Я еще вернулся к себе на квартиру и напился горячего чаю. Потом как ни в чем не бывало прошелся Летним садом и явился на службу. Пользуясь темнотой, я даже созорничал: отдал честь Петру Великому. Старший писарь лежал с гриппом, и почту у меня на столе раскладывал Ранке. Да, был день почты.
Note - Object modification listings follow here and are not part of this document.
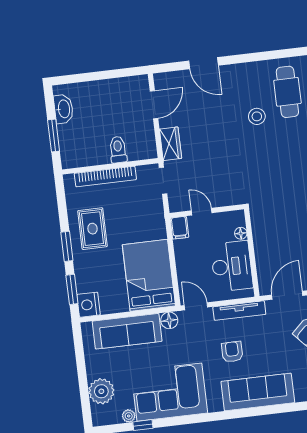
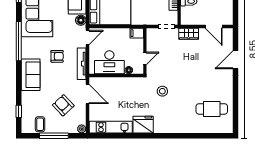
stool: (257, 116) -> (162, 91), moved
door: (202, 212) -> (145, 58), moved
sofa: (258, 392) -> (31, 75), width x0.73
window: (215, 416) -> (19, 41), added

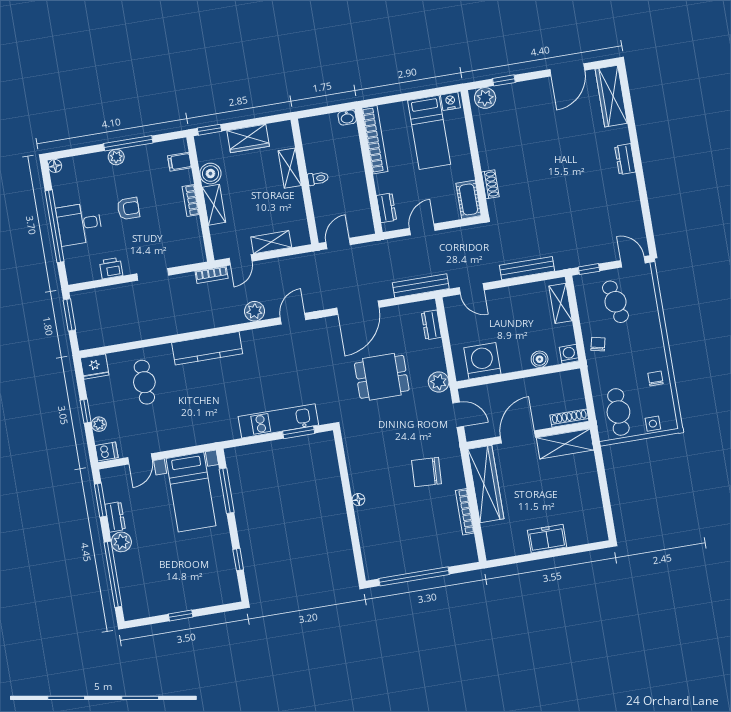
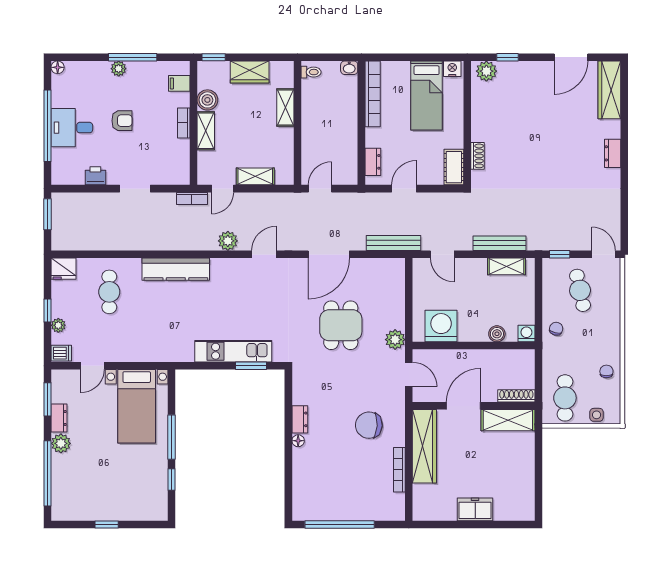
toilet: (318, 178) -> (311, 72), moved
shelving: (560, 303) -> (507, 266), moved, turned 90
dresser: (431, 325) -> (300, 419), moved, turned 180
dining table: (382, 377) -> (341, 325), turned 90
window: (227, 491) -> (172, 437), moved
Внук берлинской бабушки, до того как я отослал его, все-таки успел разложить почту в том особенном порядке, когда во внимание принимается только размер конверта. Будь конвертов тысяча, он выстроил бы у меня на столе пирамиду, а так – скромное надгробие рядом с телефоном. Понемногу утреннее возбуждение проходило. Я уселся за стол и принялся думать, как совместить все то, что должно происходить в симметричных особняках, с поисками Агнии? Никогда в жизни у меня в мозгу больше не возникали такие хитроумные сюжеты. Один показался осуществимым, но была в нем какая-то шероховатость. Я потянул к себе самый нижний, а значит, и самый большой конверт из сложенных Ранке. Это наверняка было казенное послание, и я мог без стеснения вырисовать алгоритм своей затеи на безадресной стороне. Я вывел прямоугольник и потянул от него линию книзу. Карандаш запрыгал на нитках, которыми был армирован конверт. Сначала была только досада, лишь позже я сообразил, что именно такие конверты доставляет фельдпочта. Инстинкт командира сработал. Тем же карандашом я вскрыл конверт и прочел несколько фраз над синим оттиском печати. Мне и моему батальону предписывалось оставить Петербург в течение ближайших трех дней.
Я вызвал Гейзенберга, и все закипело. Но я продолжал командовать, распоряжаться, лязгать голосом. К исходу третьего часа ко мне вернулась способность объясняться по-человечески, я еще раз переговорил с напружиненным Гейзенбергом и ушел.
Я убеждал себя, что мне нужно все как следует обдумать, но на самом деле, уже проходя мостом над Фонтанкой, знал, что мне делать. Этот город, над которым были подняты ангелы, похожие на распятия, сожрал меня. Меня уже не было. Оставалось нечто облаченное в форму и связанное ритуалами, оставалось то, чему следовало вернуться в Германию.
До позднего вечера я ходил по городу и лишь в темноте пришел на квартиру. Я принял горячий душ, переоделся и присел к столику в спальне. Я позвонил в казарму, потребовал Ранке и велел ему не гудеть завтра под окном, а подняться ко мне, чтобы помочь с вещами. Дверь будет отперта. После я достал два листа превосходной, настоящей слоновой бумаги и написал крупно: «Я не выдержал России. Майор Тишбейн». Прошел в прихожую, открыл дверь. Вернулся. Достал пистолет и подумал, что холод даже кстати, но передумал: сквозняк мог сбросить бумагу со стола, а мне почему-то не хотелось этого. Подошел к окну, и тут снизу раздался истерический хохот. Двое пьяных, мужчина и женщина, жестоко дрались под окном, она же при этом еще хохотала. Потом он поскользнулся, упал, а она со слезами и причитаньями начала поднимать его из последних сил.
Я вернулся к столу, поставил пистолет на предохранитель и с полчаса писал, подгоняемый первой фразой. Вдруг оказалось, что почти ни о чем нельзя сказать прямо. Я вычеркнул все имена, но слова в каждой фразе выдавали меня с головой. Даже самые незатейливые из них нельзя было выстроить по своему произволу. Я почувствовал, как подступает сумасшествие, но не успел испугаться. Истинное обжигающее безумие пришло, и все слова разошлись по местам. Я написал свое имя еще раз и с облегчением взялся за пистолет, но тут мне пришло в голову, что необходимо написать Фогелю. Мне подумалось, что этому лейтенанту моя смерть может показаться чем-то непристойным, и я опять взялся за карандаш…
Я писал всю ночь, и та единственная развязка, которая была для меня желанна в этом проклятом городе, уходила вместе с темнотой.
«О любимый! Тебя удивляет эта речь? Все расстающиеся говорят как пьяные и любят торжественность». Гёльдерлин (перевод автора).